**Exercise requirements:** Set down, please, exactly the lines below that run from the line with "Document page, 1500x1125 pixels." to the line with "list [100, 243, 1425, 1061]", both lines included.

**Entries provided:**
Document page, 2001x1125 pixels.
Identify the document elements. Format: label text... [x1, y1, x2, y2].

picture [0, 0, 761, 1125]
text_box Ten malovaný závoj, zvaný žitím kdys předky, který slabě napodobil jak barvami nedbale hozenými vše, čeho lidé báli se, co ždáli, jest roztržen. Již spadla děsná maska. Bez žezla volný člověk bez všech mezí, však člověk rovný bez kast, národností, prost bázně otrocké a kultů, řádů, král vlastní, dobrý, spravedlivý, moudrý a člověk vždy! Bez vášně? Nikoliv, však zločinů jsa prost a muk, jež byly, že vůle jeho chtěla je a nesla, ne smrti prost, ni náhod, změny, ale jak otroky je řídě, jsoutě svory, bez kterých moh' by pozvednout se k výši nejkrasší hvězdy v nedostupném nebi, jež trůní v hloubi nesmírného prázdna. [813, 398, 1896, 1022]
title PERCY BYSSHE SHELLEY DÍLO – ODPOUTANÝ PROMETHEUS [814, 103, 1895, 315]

==

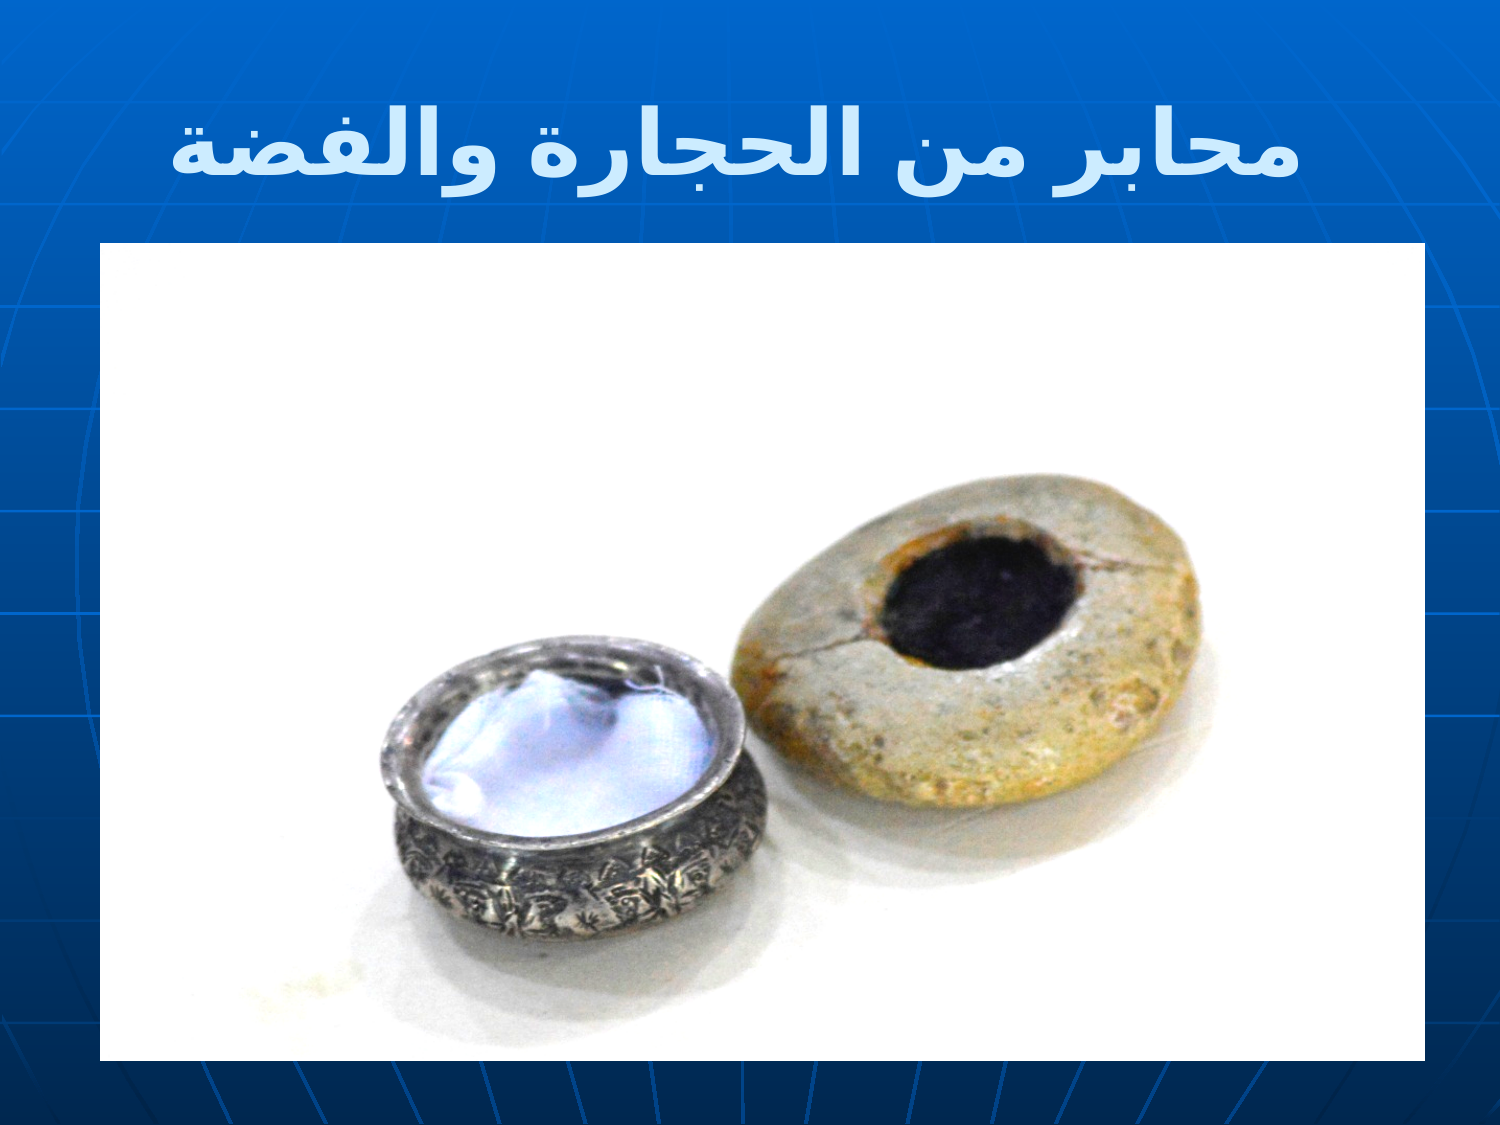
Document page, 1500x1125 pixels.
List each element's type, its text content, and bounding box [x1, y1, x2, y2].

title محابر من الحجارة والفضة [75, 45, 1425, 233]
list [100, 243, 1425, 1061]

**Response for this exercise:**
Document page, 1500x1125 pixels.
List each element's type, its text content, and bounding box [x1, y1, x2, y2].

title محابر من الحجارة والفضة [75, 45, 1425, 233]
list [100, 243, 1425, 1061]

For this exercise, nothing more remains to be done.